Dwight Howard’s agent, Charles Briscoe of Briscoe Sports Group, has completed buyout with Grizzlies officials, and Howard will sign with the Lakers once he clears waivers, sources tell @TheAthleticNBA @Stadium.— Shams Charania (@ShamsCharania) August 23, 2019
Interestingly, Howard’s contract will be non-guaranteed, meaning he’ll have to earn his spot on the team in training camp. It remains to be seen which player the Lakers will waive from their 20-man training camp roster in order to complete this move:
Lakers are entering a Howard partnership with caution. For years, he's talked about making changes in how he interacts with coaches and teammates. He's still saying those things now, but the ability to cut him without cost keeps leverage with organization. https://t.co/Q7i5NcAtJA— Adrian Wojnarowski (@wojespn) August 23, 2019
Dwight also met some Lakers players in this process. He convinced everyone that he’s genuine in wanting to play the role the Lakers need. And if not, he’ll be waived. https://t.co/39EkPqvrUj— Ramona Shelburne (@ramonashelburne) August 23, 2019
Howard only just completed his workout with the Lakers on Thursday, so it appears that if all of this is coming together this quickly, then the reports that he was impressive in that workout must have been at least somewhat accurate.

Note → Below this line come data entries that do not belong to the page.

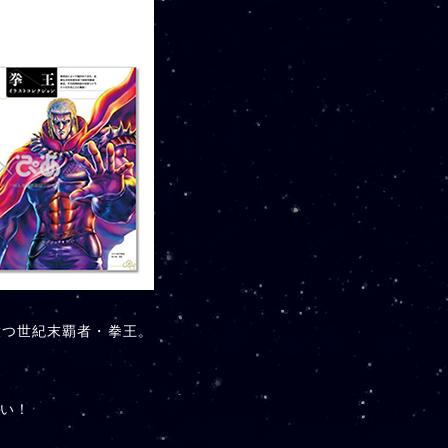
放つ世紀末覇者・拳王。
！
い！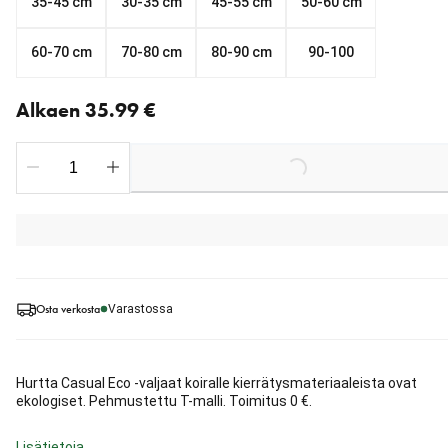
35-45 cm
30-35 cm
45-55 cm
50-60 cm
60-70 cm
70-80 cm
80-90 cm
90-100
Nykyinen hinta alkaen 35.99 €
Alkaen 35.99 €
Loading...
Osta verkosta
Varastossa
Hurtta Casual Eco -valjaat koiralle kierrätysmateriaaleista ovat
ekologiset. Pehmustettu T-malli. Toimitus 0 €.
Lisätietoja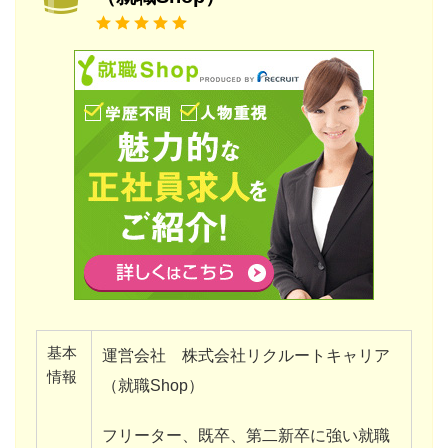
基本
運営会社 株式会社リクルートキャリア
情報
（就職Shop）
フリーター、既卒、第二新卒に強い就職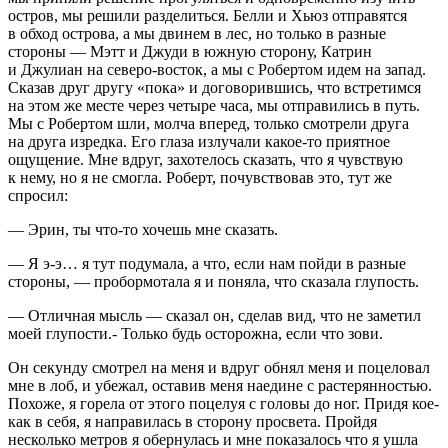
остров, мы решили разделиться. Белли и Хьюз отправятся
в обход острова, а мы двинем в лес, но только в разные
стороны — Мэтт и Джуди в южную сторону, Катрин
и Джулиан на северо-восток, а мы с Робертом идем на запад.
Сказав друг другу «пока» и договорившись, что встретимся
на этом же месте через четыре часа, мы отправились в путь.
Мы с Робертом шли, молча вперед, только смотрели друга
на друга изредка. Его глаза излучали какое-то приятное
ощущение. Мне вдруг, захотелось сказать, что я чувствую
к нему, но я не смогла. Роберт, почувствовав это, тут же
спросил:
— Эрин, ты что-то хочешь мне сказать.
— Я э-э… я тут подумала, а что, если нам пойди в разные
стороны, — пробормотала я и поняла, что сказала глупость.
— Отличная мысль — сказал он, сделав вид, что не заметил
моей глупости.- Только будь осторожна, если что зови.
Он секунду смотрел на меня и вдруг обнял меня и
поцелов
ал
мне в лоб, и убежал, оставив меня наедине с растерянностью.
Похоже, я горела от этого
поцел
уя с головы до ног. Придя кое-
как в себя, я направилась в сторону просвета. Пройдя
несколько метров я обернулась и мне показалось что я ушла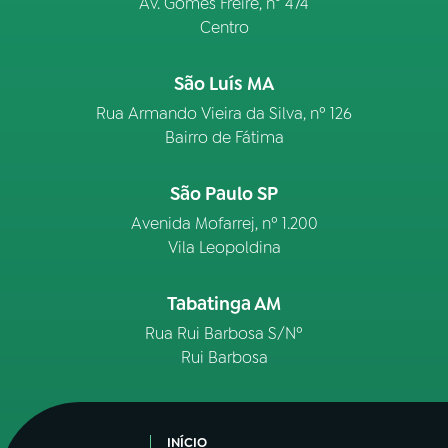
Av. Gomes Freire, n° 474
Centro
São Luís MA
Rua Armando Vieira da Silva, nº 126
Bairro de Fátima
São Paulo SP
Avenida Mofarrej, nº 1.200
Vila Leopoldina
Tabatinga AM
Rua Rui Barbosa S/Nº
Rui Barbosa
INÍCIO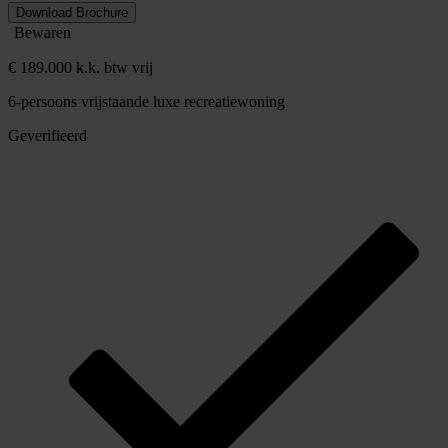
Download Brochure
Bewaren
€ 189.000 k.k. btw vrij
6-persoons vrijstaande luxe recreatiewoning
Geverifieerd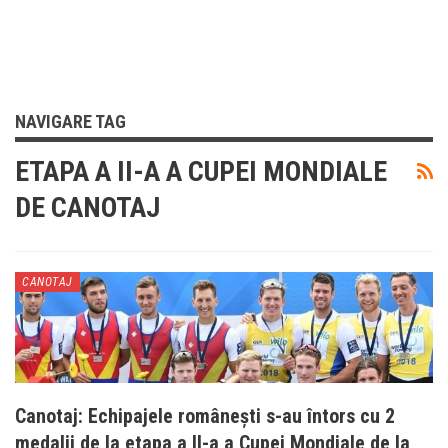
NAVIGARE TAG
ETAPA A II-A A CUPEI MONDIALE
DE CANOTAJ
CANOTAJ
Canotaj: Echipajele românești s-au întors cu 2
medalii de la etapa a II-a a Cupei Mondiale de la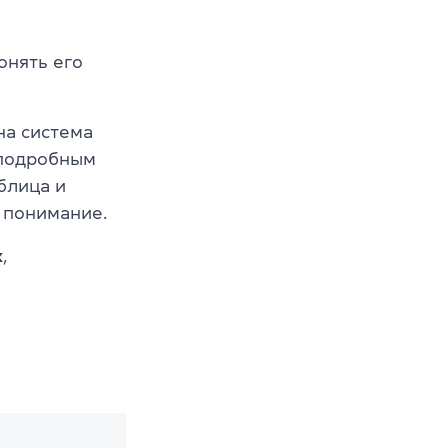
онять его
на система
 подробным
блица и
 понимание.
х
,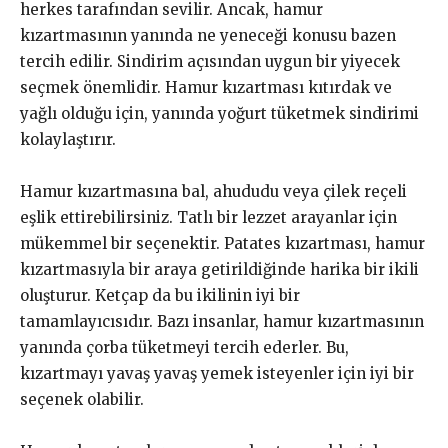
herkes tarafından sevilir. Ancak, hamur
kızartmasının yanında ne yeneceği konusu bazen
tercih edilir. Sindirim açısından uygun bir yiyecek
seçmek önemlidir. Hamur kızartması kıtırdak ve
yağlı olduğu için, yanında yoğurt tüketmek sindirimi
kolaylaştırır.
Hamur kızartmasına bal, ahududu veya çilek reçeli
eşlik ettirebilirsiniz. Tatlı bir lezzet arayanlar için
mükemmel bir seçenektir. Patates kızartması, hamur
kızartmasıyla bir araya getirildiğinde harika bir ikili
oluşturur. Ketçap da bu ikilinin iyi bir
tamamlayıcısıdır. Bazı insanlar, hamur kızartmasının
yanında çorba tüketmeyi tercih ederler. Bu,
kızartmayı yavaş yavaş yemek isteyenler için iyi bir
seçenek olabilir.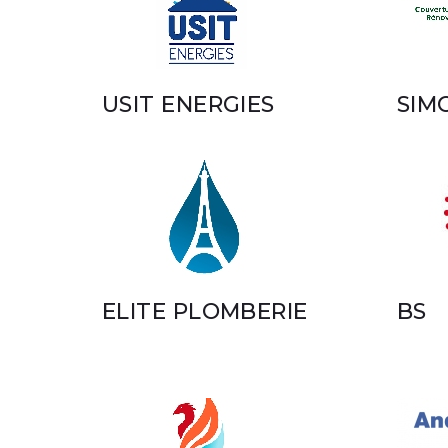
USIT ENERGIES
SIM
ELITE PLOMBERIE
BS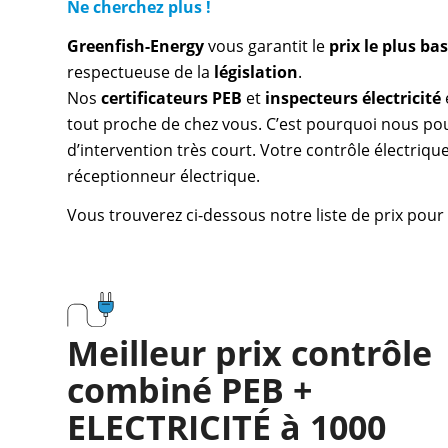
Ne cherchez plus !
Greenfish-Energy
vous garantit le
prix le plus b
respectueuse de la
législation
.
Nos
certificateurs PEB
et
inspecteurs électricité
tout proche de chez vous. C’est pourquoi nous pou
d’intervention très court. Votre contrôle électrique
réceptionneur électrique.
Vous trouverez ci-dessous notre liste de prix pour 
Meilleur prix contrôle
combiné PEB +
ELECTRICITÉ à 1000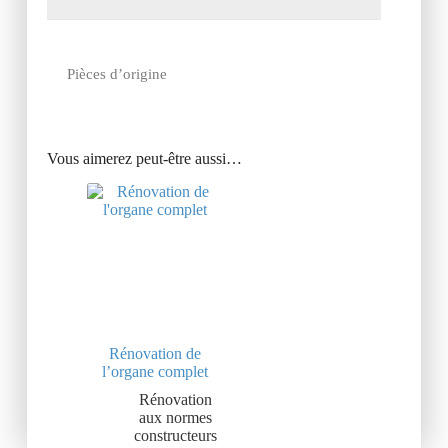
Pièces d’origine
Vous aimerez peut-être aussi…
Rénovation de
l’organe complet
Rénovation
aux normes
constructeurs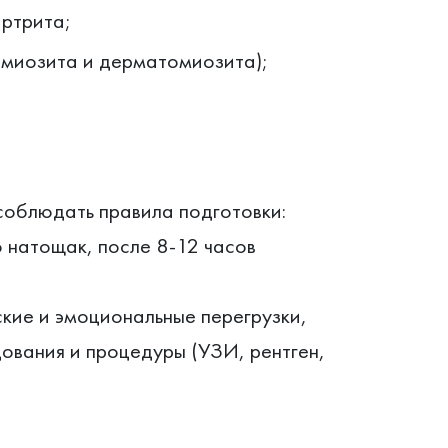
ртрита;
имиозита и дерматомиозита);
соблюдать правила подготовки:
о натощак, после 8-12 часов
кие и эмоциональные перегрузки,
ования и процедуры (УЗИ, рентген,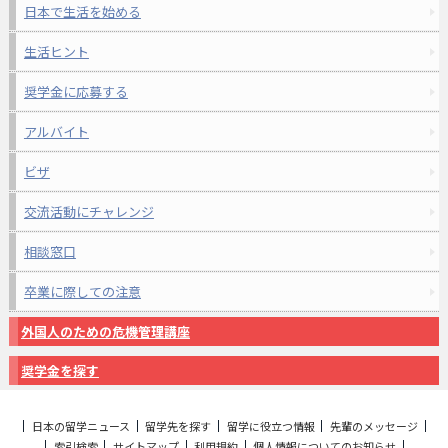
日本で生活を始める
生活ヒント
奨学金に応募する
アルバイト
ビザ
交流活動にチャレンジ
相談窓口
卒業に際しての注意
外国人のための危機管理講座
奨学金を探す
日本の留学ニュース
留学先を探す
留学に役立つ情報
先輩のメッセージ
索引検索
サイトマップ
利用規約
個人情報についてのお知らせ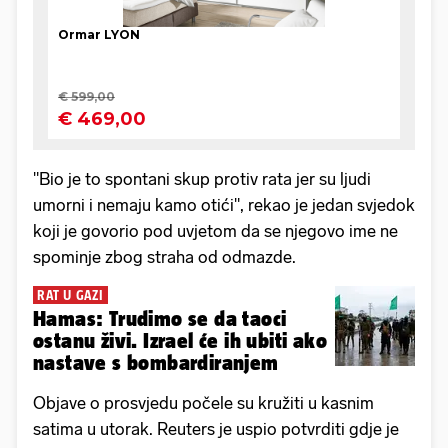
"Bio je to spontani skup protiv rata jer su ljudi
umorni i nemaju kamo otići", rekao je jedan svjedok
koji je govorio pod uvjetom da se njegovo ime ne
spominje zbog straha od odmazde.
RAT U GAZI
Hamas: Trudimo se da taoci
ostanu živi. Izrael će ih ubiti ako
nastave s bombardiranjem
Objave o prosvjedu počele su kružiti u kasnim
satima u utorak. Reuters je uspio potvrditi gdje je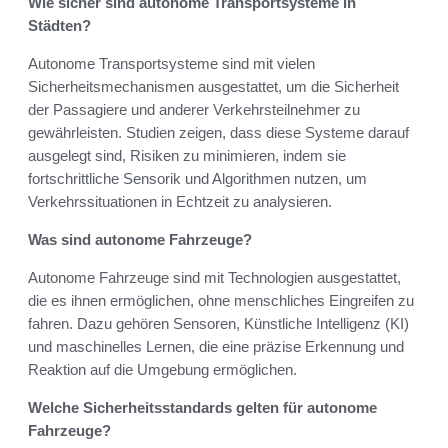
Wie sicher sind autonome Transportsysteme in
Städten?
Autonome Transportsysteme sind mit vielen
Sicherheitsmechanismen ausgestattet, um die Sicherheit
der Passagiere und anderer Verkehrsteilnehmer zu
gewährleisten. Studien zeigen, dass diese Systeme darauf
ausgelegt sind, Risiken zu minimieren, indem sie
fortschrittliche Sensorik und Algorithmen nutzen, um
Verkehrssituationen in Echtzeit zu analysieren.
Was sind autonome Fahrzeuge?
Autonome Fahrzeuge sind mit Technologien ausgestattet,
die es ihnen ermöglichen, ohne menschliches Eingreifen zu
fahren. Dazu gehören Sensoren, Künstliche Intelligenz (KI)
und maschinelles Lernen, die eine präzise Erkennung und
Reaktion auf die Umgebung ermöglichen.
Welche Sicherheitsstandards gelten für autonome
Fahrzeuge?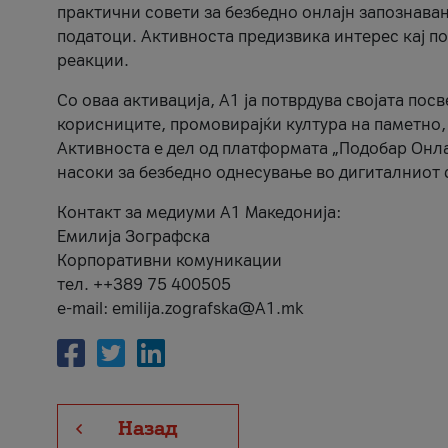
практични совети за безбедно онлајн запознава
податоци. Активноста предизвика интерес кај п
реакции.
Со оваа активација, А1 ја потврдува својата пос
корисниците, промовирајќи култура на паметно,
Активноста е дел од платформата „Подобар Онла
насоки за безбедно однесување во дигиталниот 
Контакт за медиуми А1 Македонија:
Емилија Зографска
Корпоративни комуникации
тел. ++389 75 400505
e-mail: emilija.zografska@A1.mk
Назад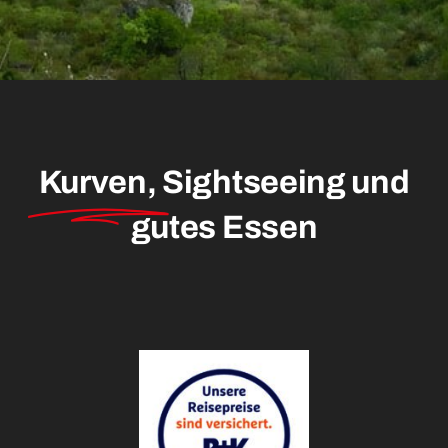
Kurven,
Sightseeing und
gutes Essen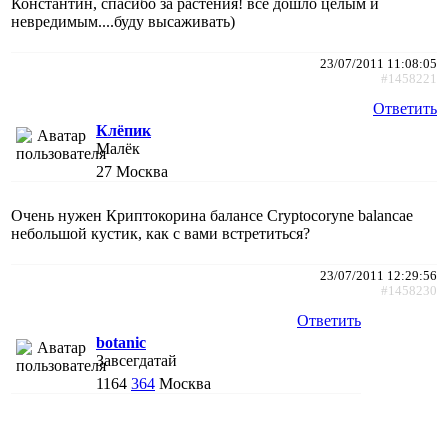
Константин, спасибо за растения! все дошло целым и
невредимым....буду высаживать)
23/07/2011 11:08:05
#1458221
Ответить
Клёпик
Малёк
27
Москва
Очень нужен Криптокорина балансе Cryptocoryne balancae
небольшой кустик, как с вами встретиться?
23/07/2011 12:29:56
#1458230
Ответить
botanic
Завсегдатай
1164
364
Москва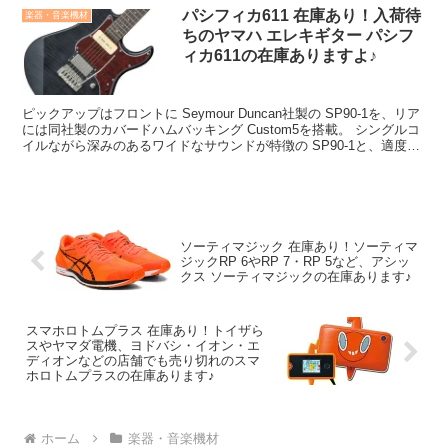
ーにもお勧めです。繊細な息使いによる演奏から情熱的でパワフルな
パシフィカ611 在庫あり！入荷待
楽器・音楽機材
演奏まで一台でこなすデジタル世代の優れ物―次なるパーフェクト
ちのヤマハ エレキギター パシフ
な”Solo”パフォーマンスは是非EWIで！
ィカ611の在庫ありますよ♪
ピックアップはフロントに Seymour Duncan社製の SP90-1を、リア
には同社製のカバードハムバッキング Custom5を搭載。 シングルコ
イルながら深みのあるワイドなサウンドが特徴の SP90-1と、適度に
ブライト感を抑えながら粘りのある独特なハムバッキングサウンドを
創出するカバードCustom5のコンビネーションは、従来のPacificaシ
リーズが持つポテンシャルを遥かに凌ぐ完成度を誇ります。
ソーティマジック 在庫あり！ソーティマ
ジックRP 6やRP 7・RP 5など、アシッ
クス ソーティマジックの在庫あります♪
スマホロトムプラス 在庫あり！トイザら
スやヤマダ電機、ヨドバシ・イオン・エ
ディオンなどの店舗でも売り切れのスマ
ホロトムプラスの在庫あります♪
ホーム
楽器・音楽機材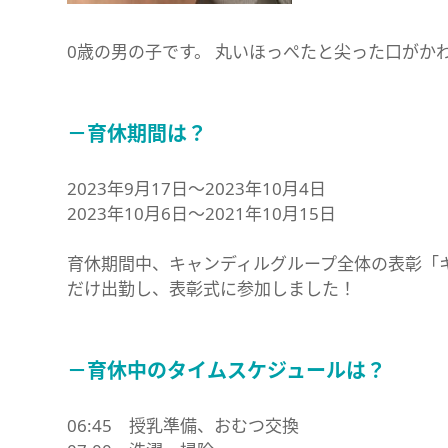
0歳の男の子です。 丸いほっぺたと尖った口がか
－育休期間は？
2023年9月17日～2023年10月4日
2023年10月6日～2021年10月15日
育休期間中、キャンディルグループ全体の表彰「
だけ出勤し、表彰式に参加しました！
－育休中のタイムスケジュールは？
06:45 授乳準備、おむつ交換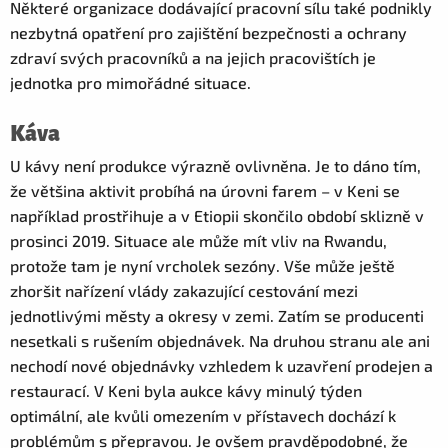
Některé organizace dodávající pracovní sílu také podnikly
nezbytná opatření pro zajištění bezpečnosti a ochrany
zdraví svých pracovníků a na jejich pracovištích je
jednotka pro mimořádné situace.
Káva
U kávy není produkce výrazně ovlivněna. Je to dáno tím,
že většina aktivit probíhá na úrovni farem – v Keni se
například prostřihuje a v Etiopii skončilo období sklizně v
prosinci 2019. Situace ale může mít vliv na Rwandu,
protože tam je nyní vrcholek sezóny. Vše může ještě
zhoršit nařízení vlády zakazující cestování mezi
jednotlivými městy a okresy v zemi. Zatím se producenti
nesetkali s rušením objednávek. Na druhou stranu ale ani
nechodí nové objednávky vzhledem k uzavření prodejen a
restaurací. V Keni byla aukce kávy minulý týden
optimální, ale kvůli omezením v přístavech dochází k
problémům s přepravou. Je ovšem pravděpodobné, že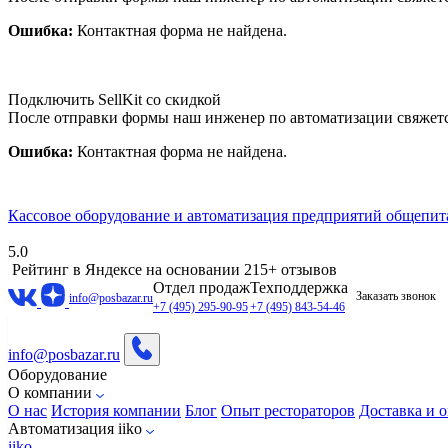
Ошибка:
Контактная форма не найдена.
Подключить SellKit со скидкой
После отправки формы наш инженер по автоматизации свяжет
Ошибка:
Контактная форма не найдена.
Кассовое оборудование и автоматизация предприятий общепит
5.0
Рейтинг в Яндексе
на основании 215+ отзывов
Отдел продаж
Техподдержка
Заказать звонок
info@posbazar.ru
+7 (495) 295-90-95
+7 (495) 843-54-46
info@posbazar.ru
Оборудование
О компании
О нас
История компании
Блог
Опыт рестораторов
Доставка и о
Автоматизация iiko
iiko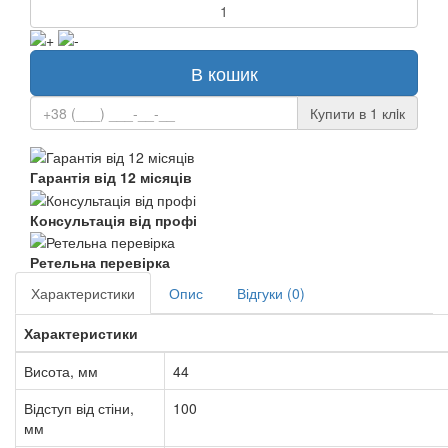
В кошик
Купити в 1 клiк
Гарантія від 12 місяців
Консультація від профі
Ретельна перевірка
Характеристики
Опис
Відгуки (0)
Характеристики
Висота, мм
44
Відступ від стіни,
100
мм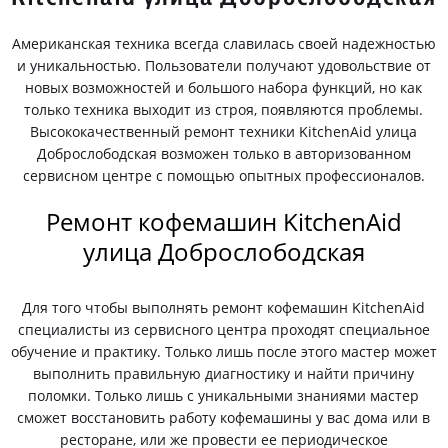
Американская техника всегда славилась своей надежностью
и уникальностью. Пользователи получают удовольствие от
новых возможностей и большого набора функций, но как
только техника выходит из строя, появляются проблемы.
Высококачественный ремонт техники KitchenAid улица
Доброслободская возможен только в авторизованном
сервисном центре с помощью опытных профессионалов.
Ремонт кофемашин KitchenAid
улица Доброслободская
Для того чтобы выполнять ремонт кофемашин KitchenAid
специалисты из сервисного центра проходят специальное
обучение и практику. Только лишь после этого мастер может
выполнить правильную диагностику и найти причину
поломки. Только лишь с уникальными знаниями мастер
сможет восстановить работу кофемашины у вас дома или в
ресторане, или же провести ее периодическое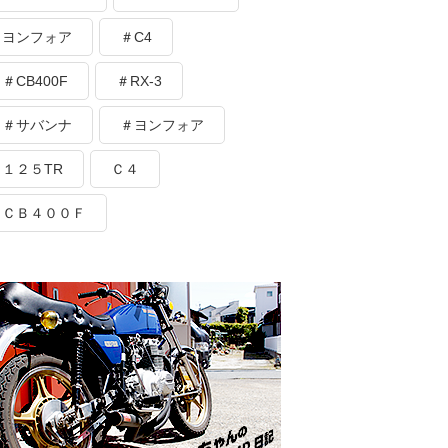
ヨンフォア
＃C4
＃CB400F
＃RX-3
＃サバンナ
＃ヨンフォア
１２５TR
Ｃ４
ＣＢ４００Ｆ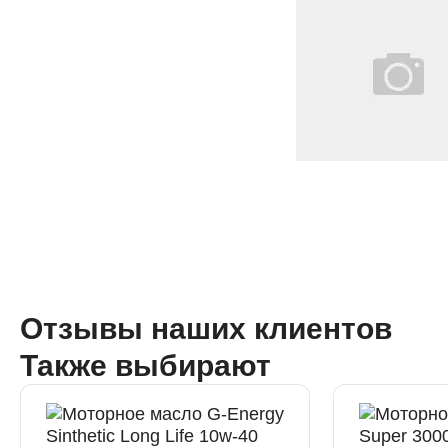
Отзывы наших клиентов
Также выбирают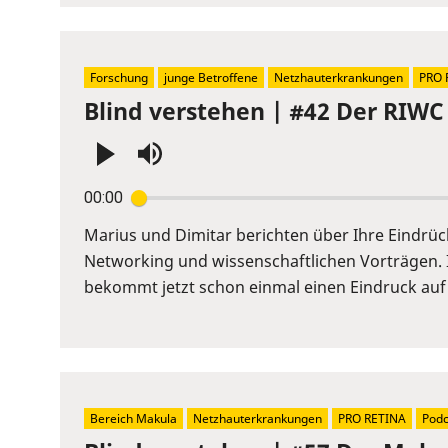
Forschung
junge Betroffene
Netzhauterkrankungen
PRO 
Blind verstehen | #42 Der RIWC 
Press
00:00
Enter
or
Marius und Dimitar berichten über Ihre Eindrü
Space
Networking und wissenschaftlichen Vorträgen. 
to
bekommt jetzt schon einmal einen Eindruck auf
show
volume
slider.
Bereich Makula
Netzhauterkrankungen
PRO RETINA
Podc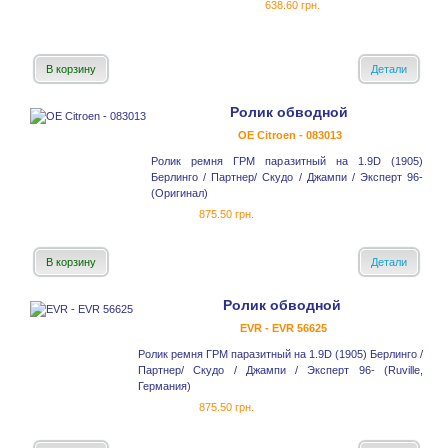
638.60 грн.
В корзину
Детали
Ролик обводной
OE Citroen - 083013
Ролик ремня ГРМ паразитный на 1.9D (1905)
Берлинго / Партнер/ Скудо / Джампи / Эксперт 96-
(Оригинал)
875.50 грн.
В корзину
Детали
Ролик обводной
EVR - EVR 56625
Ролик ремня ГРМ паразитный на 1.9D (1905) Берлинго /
Партнер/ Скудо / Джампи / Эксперт 96- (Ruville,
Германия)
875.50 грн.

Shelburne’s report above also makes it sound like Howard at least won over some of the more high-profile Lakers, which would seem to indicate that when he says he’s changed, and is willing to focus on the things he’s good at, they believed he was genuine. That may not be a guarantee things will stay that way, but it’s at least a start. And as Shelburne noted, the Lakers have all of camp to determine Howard’s sincerity. If they sense at any point that he’s not going to be a good fit, they can let him go with no cap consequences.
And that’s the thing here: While you can make an argument that Noah was the better fit overall, if Howard actually does mean what he’s saying about being willing “to play the role the Lakers need,” then he actually would seem to be able to help the team. Howard is far from the savior the Lakers thought they traded for back in 2012, but he is still an athletic big man who can catch lobs from LeBron James or take advantage of duck-ins from the dunker’s spot when Anthony Davis draws the defense’s attention.
On defense, Howard is still a decent rim protector, and more than capable of covering the paint in JaVale McGee’s stead. He’s not a Defensive Player of the Year candidate anymore, or anything close, but the Lakers shouldn’t (and probably don’t) expect him to be, either. That doesn’t mean he can’t help.
This is going to sound like a broken record, but as with everything with Howard, the success or failure of this move is going to depend on if the umpteenth time is actually the charm, and if Howard is truly willing to play a more limited role and play to his strengths in this stop, rather than demanding post-up touches by December and torpedoing locker room chemistry to the point that team after team has been ready and eager to be rid of him after one year.
Everyone deserves a second chance, but in Howard’s case his chances are probably numbering closer to double digits. But whatever the exact amount of chances he’s used up, this is almost assuredly Howard’s last one. Either he makes this work, or he’s out of the league. The Lakers at least appear to have properly approximated their leverage here and acted accordingly. They also did so quickly. How quickly fans accept one of their favorite targets for boos back as a member of the team, though, remains to be seen.